Her eyes moved briefly toward Nyla, taking her in, measuring something silent before returning her gaze to him. Whatever conclusion she reached, she kept it behind her neutral expression.
"There’s a lot to catch you up on," she said. "The citadel has grown faster than we anticipated. We had to make some decisions while you were unreachable." A pause, carefully weighted. "I’ll explain everything."
She turned to Nyla with the polished composure of someone who had learned to manage rooms full of people. "We have a room ready for you. You’ll want to rest after whatever you’ve been through" Her tone wasn’t exactly dismissive, it was too smooth and composed for that, but the intention behind her words was clear enough.
Nyla glanced at Damon, who gave her a simple nod.
"Sure," she replied with a smile, "I could use a nap. I didn’t get much sleep."
She followed the attendant Ivy had gestured toward without protest, though Damon caught the look she threw back at him over her shoulder as she left. It said something along the lines of ’I’ll get my hands on you later.’

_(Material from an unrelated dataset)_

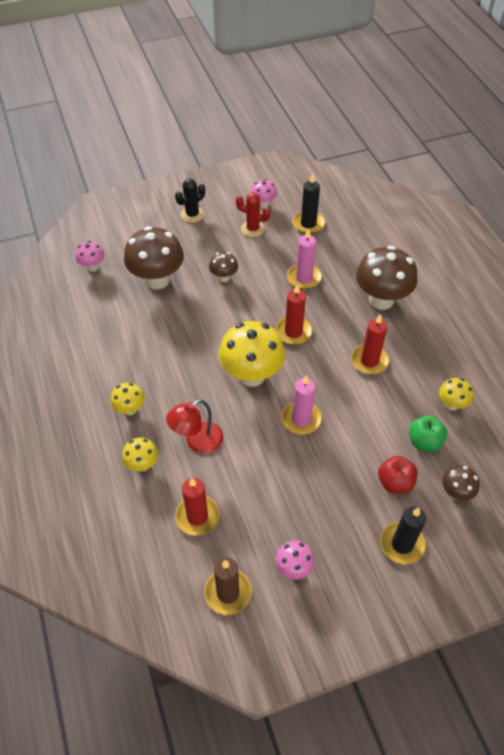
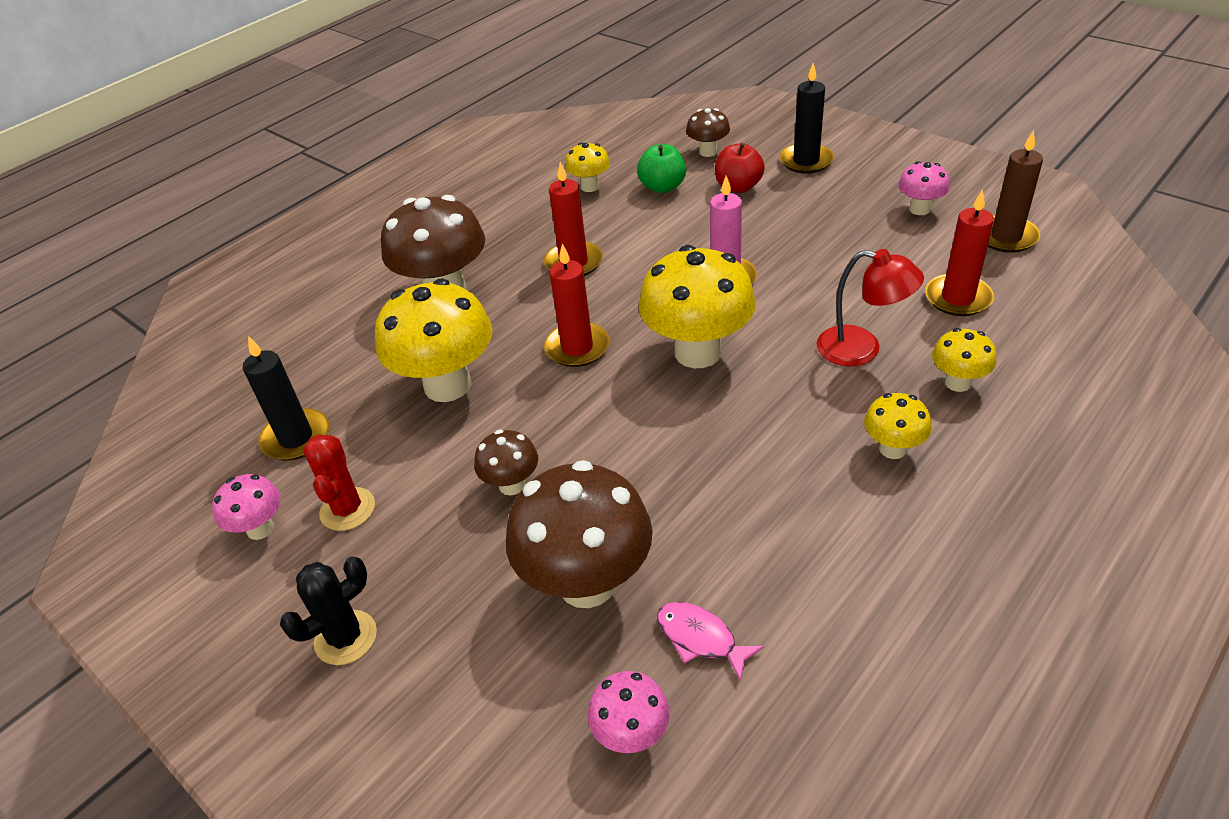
camera: 115 degrees left, 10 degrees down
(107, 299) = (700, 638): none -> pink fish
(192, 214) = (346, 638): black cactus -> black cactus turned 60 degrees counterclockwise
(304, 278) = (447, 385): pink candle -> yellow mushroom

With Nyla gone, Ivy led Damon through a corridor he hadn’t used before. They ascended the stairs of a southern tower, the place where the castle’s finest residential chambers were.
The stone here was older, the walls hung with faded tapestries that had survived whatever had emptied this place before they arrived.
She stopped only when they reached the very top of the tower. There were only two sets of doors.
After a quick gesture to the door to the right, she pushed it open.
The room beyond was larger than he’d expected, a proper chamber, not a repurposed storage space. A bed, a window with a balcony looking out over the courtyard below. It even had a large desk with an office-like chair.
Someone had clearly put a lot of effort into it.
"Your room," Ivy said. "I thought it made sense to have you somewhere permanent, given everything."
Damon lingered for a moment, his gaze shifted away from the room behind the open door and toward the closed door to the left.
"Yours?" he asked.
Something crossed her face, perhaps a flicker of surprise as his guess caught her off guard. "It made logistical sense," she said. "You’ll need to be reachable quickly when things come up... And things come up constantly now."
Damon nodded.
Although Ivy was the chosen leader of the people, he was the leader of the citadel itself, at least according to the system. And so the two of them were basically co-leaders of the human coalition, if one might call it that.
He stepped inside the room, but the moment he went in—
The door shut behind him.
The sound of a metal bolt sliding home made him turn fast, and when he turned, Ivy was already there, her back against the locked door, an expression on her face he had never seen before.
Every trace of the careful neutrality she’d maintained since the grand hall was gone, replaced by something she had clearly been holding at a considerable distance for a considerable amount of time.
She crossed the distance toward him in two steps, then she took his face in both hands and pressed her lips against his before he could say a single word.